Exercise requirements - Restate the entries below without a single change.

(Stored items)
------------------------------------

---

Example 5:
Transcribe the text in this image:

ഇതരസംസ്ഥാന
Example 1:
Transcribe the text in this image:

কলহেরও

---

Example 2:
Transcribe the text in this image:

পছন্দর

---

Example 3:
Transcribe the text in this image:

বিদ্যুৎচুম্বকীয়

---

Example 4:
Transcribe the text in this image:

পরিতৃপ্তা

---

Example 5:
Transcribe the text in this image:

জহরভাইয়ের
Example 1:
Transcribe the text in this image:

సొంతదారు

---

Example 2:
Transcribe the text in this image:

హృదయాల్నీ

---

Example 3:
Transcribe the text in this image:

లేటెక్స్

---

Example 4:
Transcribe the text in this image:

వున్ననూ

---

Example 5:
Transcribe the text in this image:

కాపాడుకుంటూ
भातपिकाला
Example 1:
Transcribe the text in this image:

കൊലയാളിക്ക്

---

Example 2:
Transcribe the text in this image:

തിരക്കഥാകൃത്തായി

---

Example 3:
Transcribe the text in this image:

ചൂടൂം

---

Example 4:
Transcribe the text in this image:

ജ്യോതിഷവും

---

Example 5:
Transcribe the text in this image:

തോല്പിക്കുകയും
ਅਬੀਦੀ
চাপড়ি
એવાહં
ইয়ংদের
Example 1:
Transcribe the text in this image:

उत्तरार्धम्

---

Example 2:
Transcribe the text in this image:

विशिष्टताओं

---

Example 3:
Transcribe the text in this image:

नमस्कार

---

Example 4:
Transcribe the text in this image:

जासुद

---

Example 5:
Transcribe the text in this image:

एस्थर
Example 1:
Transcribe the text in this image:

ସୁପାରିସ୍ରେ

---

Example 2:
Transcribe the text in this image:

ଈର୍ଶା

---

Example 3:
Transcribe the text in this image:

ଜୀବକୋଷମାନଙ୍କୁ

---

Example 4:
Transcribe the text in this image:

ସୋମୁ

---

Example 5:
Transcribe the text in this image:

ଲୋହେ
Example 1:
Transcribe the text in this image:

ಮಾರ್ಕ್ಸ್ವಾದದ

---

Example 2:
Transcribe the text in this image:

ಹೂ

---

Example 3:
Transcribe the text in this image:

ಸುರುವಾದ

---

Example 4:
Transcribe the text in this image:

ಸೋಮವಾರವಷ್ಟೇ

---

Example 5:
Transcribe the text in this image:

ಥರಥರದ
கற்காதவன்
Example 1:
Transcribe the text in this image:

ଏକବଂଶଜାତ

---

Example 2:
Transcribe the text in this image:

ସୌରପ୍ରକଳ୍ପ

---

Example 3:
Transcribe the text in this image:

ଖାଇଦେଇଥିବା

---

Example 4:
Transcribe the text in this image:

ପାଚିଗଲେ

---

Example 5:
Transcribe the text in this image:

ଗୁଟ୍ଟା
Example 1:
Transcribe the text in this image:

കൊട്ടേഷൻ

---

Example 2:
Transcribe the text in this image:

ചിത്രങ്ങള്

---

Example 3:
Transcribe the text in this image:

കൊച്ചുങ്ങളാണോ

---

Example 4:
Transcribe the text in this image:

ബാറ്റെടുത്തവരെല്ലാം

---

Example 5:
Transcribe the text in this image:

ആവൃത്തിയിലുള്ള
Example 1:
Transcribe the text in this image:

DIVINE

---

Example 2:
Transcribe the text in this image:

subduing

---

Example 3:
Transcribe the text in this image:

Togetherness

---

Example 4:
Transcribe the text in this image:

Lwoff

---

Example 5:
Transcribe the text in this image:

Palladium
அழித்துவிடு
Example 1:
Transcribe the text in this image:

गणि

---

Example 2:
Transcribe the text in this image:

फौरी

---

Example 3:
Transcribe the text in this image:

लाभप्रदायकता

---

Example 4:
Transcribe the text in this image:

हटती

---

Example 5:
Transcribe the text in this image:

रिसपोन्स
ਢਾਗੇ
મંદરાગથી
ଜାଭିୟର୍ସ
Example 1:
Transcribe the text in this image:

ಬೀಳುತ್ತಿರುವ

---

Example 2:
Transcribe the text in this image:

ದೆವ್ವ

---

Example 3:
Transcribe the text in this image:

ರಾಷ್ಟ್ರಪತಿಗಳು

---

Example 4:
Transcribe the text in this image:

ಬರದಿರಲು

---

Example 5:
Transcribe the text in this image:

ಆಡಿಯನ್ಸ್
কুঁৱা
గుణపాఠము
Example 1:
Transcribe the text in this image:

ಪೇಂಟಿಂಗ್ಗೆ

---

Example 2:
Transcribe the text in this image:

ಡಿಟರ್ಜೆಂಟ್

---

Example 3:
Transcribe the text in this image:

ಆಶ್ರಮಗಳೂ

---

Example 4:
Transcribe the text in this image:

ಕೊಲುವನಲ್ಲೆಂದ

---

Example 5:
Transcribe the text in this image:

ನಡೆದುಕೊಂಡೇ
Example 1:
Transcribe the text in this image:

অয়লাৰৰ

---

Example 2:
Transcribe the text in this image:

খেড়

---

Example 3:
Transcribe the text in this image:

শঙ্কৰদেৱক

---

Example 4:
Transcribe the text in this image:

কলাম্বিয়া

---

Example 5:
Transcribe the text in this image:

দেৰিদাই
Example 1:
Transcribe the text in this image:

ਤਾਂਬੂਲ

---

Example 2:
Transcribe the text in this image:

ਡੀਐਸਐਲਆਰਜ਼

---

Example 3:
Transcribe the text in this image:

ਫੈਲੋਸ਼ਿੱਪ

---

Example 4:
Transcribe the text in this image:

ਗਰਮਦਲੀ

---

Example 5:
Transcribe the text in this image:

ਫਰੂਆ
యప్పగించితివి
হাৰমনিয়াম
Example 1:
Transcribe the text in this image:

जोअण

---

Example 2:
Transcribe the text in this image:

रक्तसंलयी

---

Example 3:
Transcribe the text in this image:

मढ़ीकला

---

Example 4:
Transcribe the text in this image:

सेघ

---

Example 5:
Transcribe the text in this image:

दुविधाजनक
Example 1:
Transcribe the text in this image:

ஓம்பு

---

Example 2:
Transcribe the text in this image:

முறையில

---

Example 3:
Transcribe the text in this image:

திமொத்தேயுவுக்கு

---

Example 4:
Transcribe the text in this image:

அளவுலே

------------------------------------

Answer to this task -
---

Example 5:
Transcribe the text in this image:

ഇതരസംസ്ഥാന
Example 1:
Transcribe the text in this image:

কলহেরও

---

Example 2:
Transcribe the text in this image:

পছন্দর

---

Example 3:
Transcribe the text in this image:

বিদ্যুৎচুম্বকীয়

---

Example 4:
Transcribe the text in this image:

পরিতৃপ্তা

---

Example 5:
Transcribe the text in this image:

জহরভাইয়ের
Example 1:
Transcribe the text in this image:

సొంతదారు

---

Example 2:
Transcribe the text in this image:

హృదయాల్నీ

---

Example 3:
Transcribe the text in this image:

లేటెక్స్

---

Example 4:
Transcribe the text in this image:

వున్ననూ

---

Example 5:
Transcribe the text in this image:

కాపాడుకుంటూ
भातपिकाला
Example 1:
Transcribe the text in this image:

കൊലയാളിക്ക്

---

Example 2:
Transcribe the text in this image:

തിരക്കഥാകൃത്തായി

---

Example 3:
Transcribe the text in this image:

ചൂടൂം

---

Example 4:
Transcribe the text in this image:

ജ്യോതിഷവും

---

Example 5:
Transcribe the text in this image:

തോല്പിക്കുകയും
ਅਬੀਦੀ
চাপড়ি
એવાહં
ইয়ংদের
Example 1:
Transcribe the text in this image:

उत्तरार्धम्

---

Example 2:
Transcribe the text in this image:

विशिष्टताओं

---

Example 3:
Transcribe the text in this image:

नमस्कार

---

Example 4:
Transcribe the text in this image:

जासुद

---

Example 5:
Transcribe the text in this image:

एस्थर
Example 1:
Transcribe the text in this image:

ସୁପାରିସ୍ରେ

---

Example 2:
Transcribe the text in this image:

ଈର୍ଶା

---

Example 3:
Transcribe the text in this image:

ଜୀବକୋଷମାନଙ୍କୁ

---

Example 4:
Transcribe the text in this image:

ସୋମୁ

---

Example 5:
Transcribe the text in this image:

ଲୋହେ
Example 1:
Transcribe the text in this image:

ಮಾರ್ಕ್ಸ್ವಾದದ

---

Example 2:
Transcribe the text in this image:

ಹೂ

---

Example 3:
Transcribe the text in this image:

ಸುರುವಾದ

---

Example 4:
Transcribe the text in this image:

ಸೋಮವಾರವಷ್ಟೇ

---

Example 5:
Transcribe the text in this image:

ಥರಥರದ
கற்காதவன்
Example 1:
Transcribe the text in this image:

ଏକବଂଶଜାତ

---

Example 2:
Transcribe the text in this image:

ସୌରପ୍ରକଳ୍ପ

---

Example 3:
Transcribe the text in this image:

ଖାଇଦେଇଥିବା

---

Example 4:
Transcribe the text in this image:

ପାଚିଗଲେ

---

Example 5:
Transcribe the text in this image:

ଗୁଟ୍ଟା
Example 1:
Transcribe the text in this image:

കൊട്ടേഷൻ

---

Example 2:
Transcribe the text in this image:

ചിത്രങ്ങള്

---

Example 3:
Transcribe the text in this image:

കൊച്ചുങ്ങളാണോ

---

Example 4:
Transcribe the text in this image:

ബാറ്റെടുത്തവരെല്ലാം

---

Example 5:
Transcribe the text in this image:

ആവൃത്തിയിലുള്ള
Example 1:
Transcribe the text in this image:

DIVINE

---

Example 2:
Transcribe the text in this image:

subduing

---

Example 3:
Transcribe the text in this image:

Togetherness

---

Example 4:
Transcribe the text in this image:

Lwoff

---

Example 5:
Transcribe the text in this image:

Palladium
அழித்துவிடு
Example 1:
Transcribe the text in this image:

गणि

---

Example 2:
Transcribe the text in this image:

फौरी

---

Example 3:
Transcribe the text in this image:

लाभप्रदायकता

---

Example 4:
Transcribe the text in this image:

हटती

---

Example 5:
Transcribe the text in this image:

रिसपोन्स
ਢਾਗੇ
મંદરાગથી
ଜାଭିୟର୍ସ
Example 1:
Transcribe the text in this image:

ಬೀಳುತ್ತಿರುವ

---

Example 2:
Transcribe the text in this image:

ದೆವ್ವ

---

Example 3:
Transcribe the text in this image:

ರಾಷ್ಟ್ರಪತಿಗಳು

---

Example 4:
Transcribe the text in this image:

ಬರದಿರಲು

---

Example 5:
Transcribe the text in this image:

ಆಡಿಯನ್ಸ್
কুঁৱা
గుణపాఠము
Example 1:
Transcribe the text in this image:

ಪೇಂಟಿಂಗ್ಗೆ

---

Example 2:
Transcribe the text in this image:

ಡಿಟರ್ಜೆಂಟ್

---

Example 3:
Transcribe the text in this image:

ಆಶ್ರಮಗಳೂ

---

Example 4:
Transcribe the text in this image:

ಕೊಲುವನಲ್ಲೆಂದ

---

Example 5:
Transcribe the text in this image:

ನಡೆದುಕೊಂಡೇ
Example 1:
Transcribe the text in this image:

অয়লাৰৰ

---

Example 2:
Transcribe the text in this image:

খেড়

---

Example 3:
Transcribe the text in this image:

শঙ্কৰদেৱক

---

Example 4:
Transcribe the text in this image:

কলাম্বিয়া

---

Example 5:
Transcribe the text in this image:

দেৰিদাই
Example 1:
Transcribe the text in this image:

ਤਾਂਬੂਲ

---

Example 2:
Transcribe the text in this image:

ਡੀਐਸਐਲਆਰਜ਼

---

Example 3:
Transcribe the text in this image:

ਫੈਲੋਸ਼ਿੱਪ

---

Example 4:
Transcribe the text in this image:

ਗਰਮਦਲੀ

---

Example 5:
Transcribe the text in this image:

ਫਰੂਆ
యప్పగించితివి
হাৰমনিয়াম
Example 1:
Transcribe the text in this image:

जोअण

---

Example 2:
Transcribe the text in this image:

रक्तसंलयी

---

Example 3:
Transcribe the text in this image:

मढ़ीकला

---

Example 4:
Transcribe the text in this image:

सेघ

---

Example 5:
Transcribe the text in this image:

दुविधाजनक
Example 1:
Transcribe the text in this image:

ஓம்பு

---

Example 2:
Transcribe the text in this image:

முறையில

---

Example 3:
Transcribe the text in this image:

திமொத்தேயுவுக்கு

---

Example 4:
Transcribe the text in this image:

அளவுலே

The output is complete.